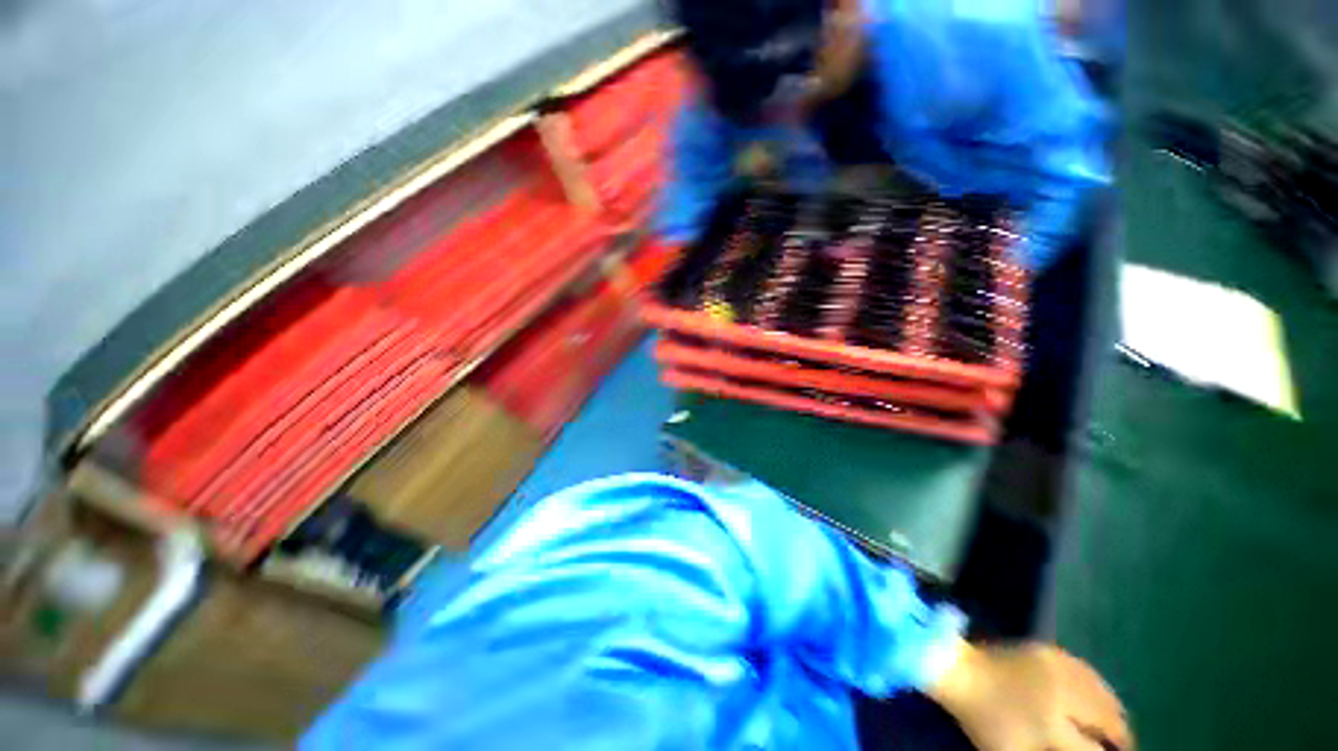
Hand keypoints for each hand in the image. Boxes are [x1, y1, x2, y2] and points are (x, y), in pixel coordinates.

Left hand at [927, 640, 1132, 750]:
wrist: (958, 670)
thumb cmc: (983, 719)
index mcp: (1052, 724)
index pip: (1094, 749)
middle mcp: (1062, 693)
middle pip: (1107, 718)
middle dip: (1120, 736)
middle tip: (1123, 747)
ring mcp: (1057, 667)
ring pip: (1103, 692)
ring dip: (1114, 712)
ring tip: (1118, 728)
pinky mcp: (1049, 650)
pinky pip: (1087, 671)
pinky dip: (1100, 688)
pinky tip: (1103, 699)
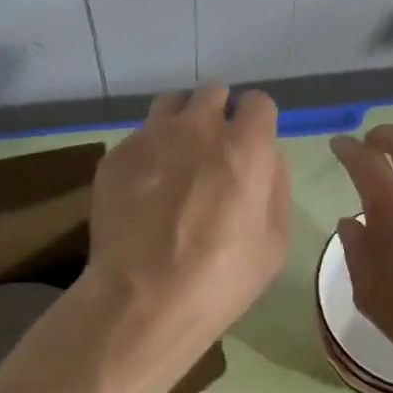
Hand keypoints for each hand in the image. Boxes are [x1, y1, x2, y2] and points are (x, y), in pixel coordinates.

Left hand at [87, 84, 289, 342]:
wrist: (141, 300)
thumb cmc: (220, 279)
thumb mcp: (274, 243)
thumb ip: (276, 187)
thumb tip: (269, 158)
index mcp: (244, 146)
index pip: (258, 102)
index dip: (257, 122)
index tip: (252, 144)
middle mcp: (197, 128)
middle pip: (213, 91)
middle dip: (219, 113)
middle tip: (215, 150)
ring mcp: (151, 137)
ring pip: (171, 104)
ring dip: (182, 120)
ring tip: (178, 156)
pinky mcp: (116, 155)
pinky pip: (139, 136)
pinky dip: (149, 151)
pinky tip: (145, 187)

THE TASK
Using the records above, copy exactly the lines from the one containing "index tip: (252, 144)" through the last, inclusive, and nothing else.

RESULT
index tip: (252, 144)
middle mcp: (197, 128)
middle pip: (213, 91)
middle dip: (219, 113)
middle tip: (215, 150)
ring mcp: (151, 137)
ring pip: (171, 104)
ring dip: (182, 120)
ring tip: (178, 156)
pinky mcp: (116, 155)
pinky pip: (139, 136)
pinky dip: (149, 151)
pinky tip: (145, 187)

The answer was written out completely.